Furthermore, the petrographic features presented in Ning et al. (1) are inconsistent with eclogite-facies metamorphism. Neither garnet exsolution from clinopyroxene nor rutile exsolution from garnet emphasized by the authors is compelling evidence for eclogite-facies metamorphism. Garnet exsolution from clinopyroxene forms during pressure increase, or cooling from high temperatures, or a combination of both (Fig. 1). Rutile exsolution from garnet is a common phenomenon in granulite-facies rocks undergoing cooling (4). Thus, the two exsolution textures together indicate cooling from high temperatures. In addition, phase equilibria simulations for their garnet pyroxenite indicate >60 vol % garnet at >16 kbar (Fig. 2), in sharp contrast to the 30 vol % to 40 vol % garnet with limited decomposition textures in their rocks. Besides, plagioclases in their rocks are Na rich (>7 wt % Na2O), so there should be sodic clinopyroxene at eclogite-facies conditions.

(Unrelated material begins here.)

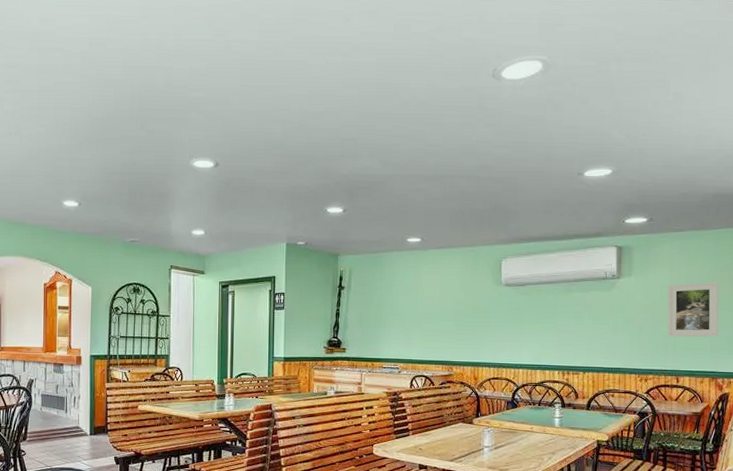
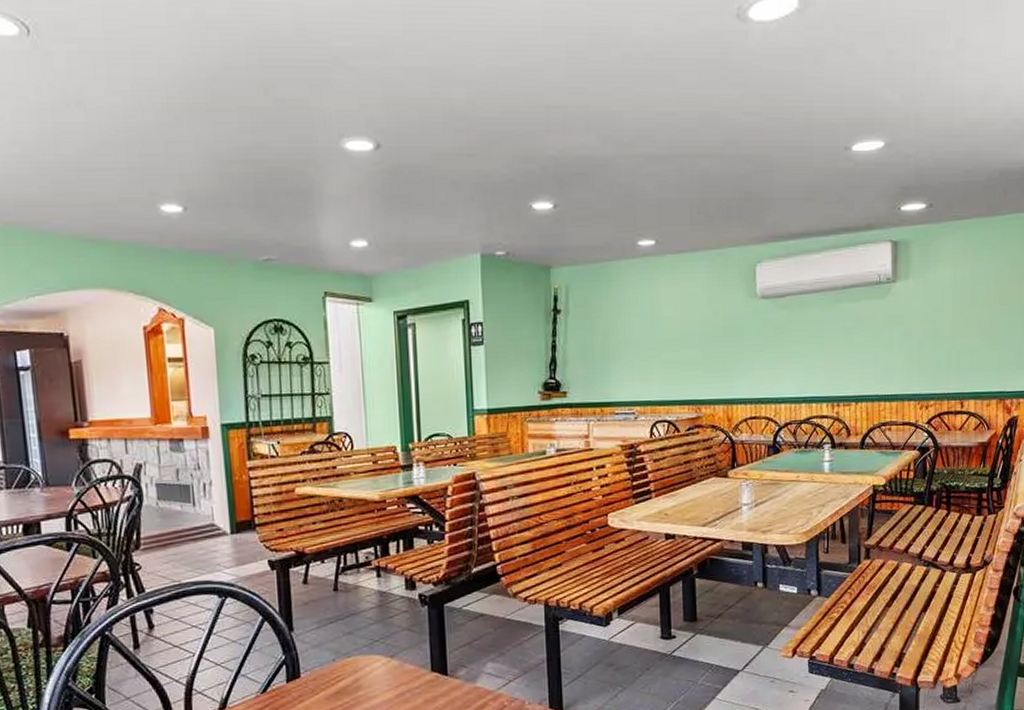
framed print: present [667,282,720,337] -> none [949,281,1008,352]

However, neither sodic clinopyroxene nor its decomposed product of clinopyroxene + plagioclase symplectite is observed.

Fig. 2.

(A) Phase equilibria diagram in the model system NCKFMASHTO calculated using bulk-rock composition of garnet pyroxenite (18SY19C-2) in Ning et al. (1). The thermodynamic dataset, solution models, Fe2O3/(Fe2O3+FeO) = 0.1, and water content constraint follow those of ref. 10. (B) Isopleths of garnet volume percentage and mineral assemblages in Ning et al. (1).

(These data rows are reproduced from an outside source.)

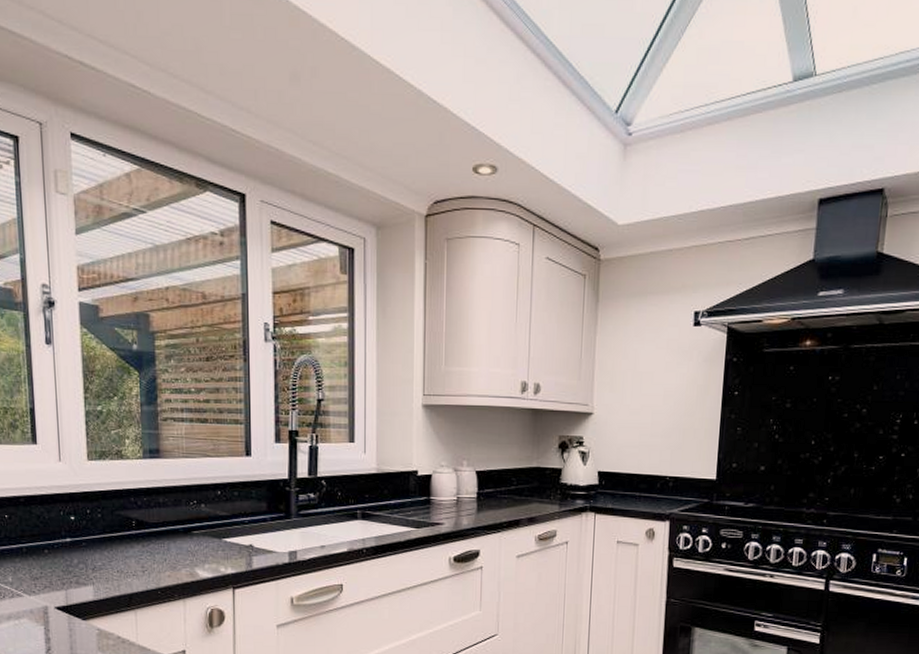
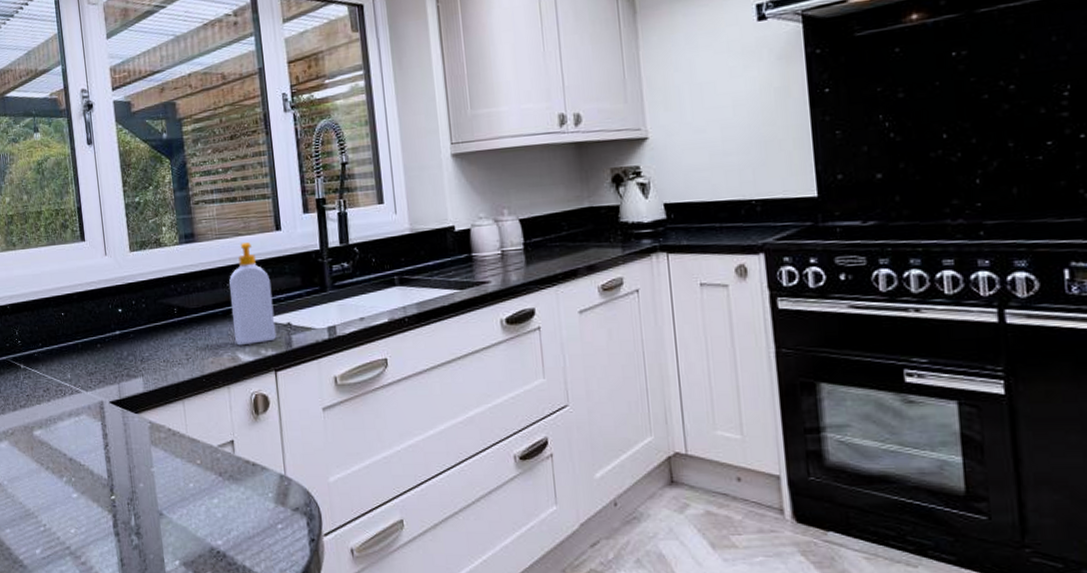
soap bottle: none [193,464,237,563] -> present [229,242,277,346]

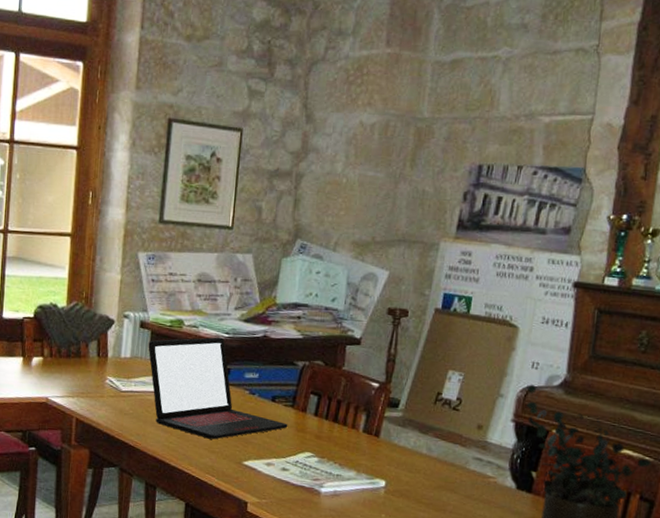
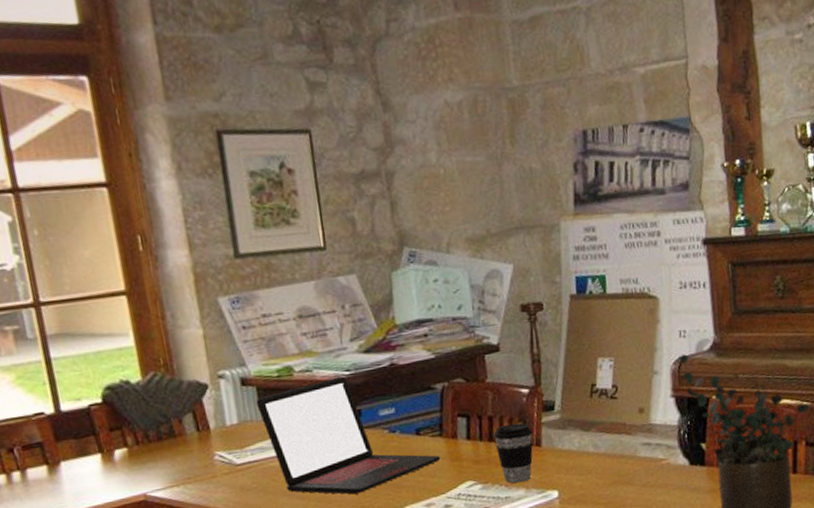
coffee cup: none [338,410,375,466] -> present [493,423,533,484]

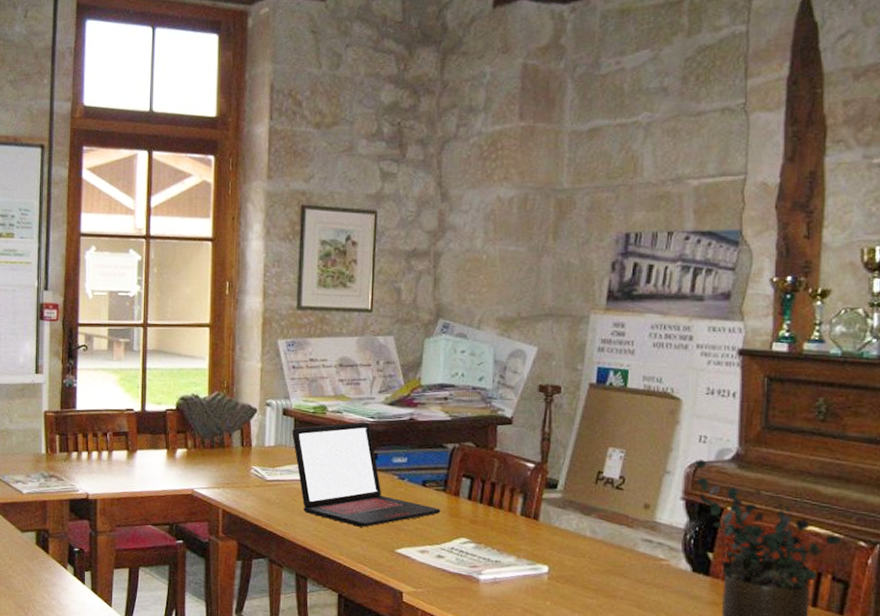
coffee cup: present [493,423,533,484] -> none [494,493,533,551]

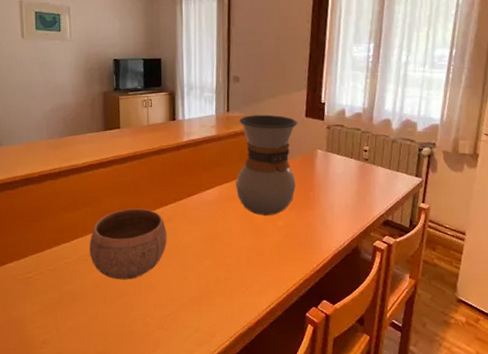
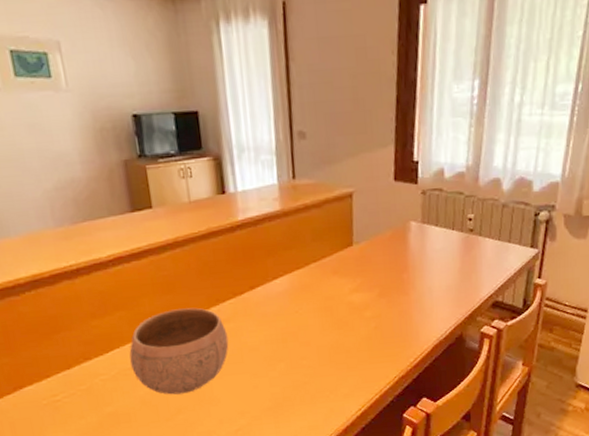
pour-over carafe: present [236,114,298,215] -> none [310,180,385,306]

In summary, due to the misuse of geobarometers, the peak pressures are overestimated by at least 7 kbar to 11 kbar, which moves their peak metamorphic conditions squarely out of the eclogite-facies field. Without robust evidence for eclogite-facies metamorphism, the peak metamorphic pressures would not exceed 12 kbar at T > 890 °C, which reconciles with the observed mineral assemblages (Fig. 2) that are considered “retrograde” in Ning et al. (1). From our respective, the recalculated results are unremarkable relative to what is already known about predominantly high-temperature Archean metamorphic conditions. Thus, the samples of Ning et al. (1) do not support Archean eclogite-facies metamorphism, or the operation of modern-style plate tectonics in the late Archean.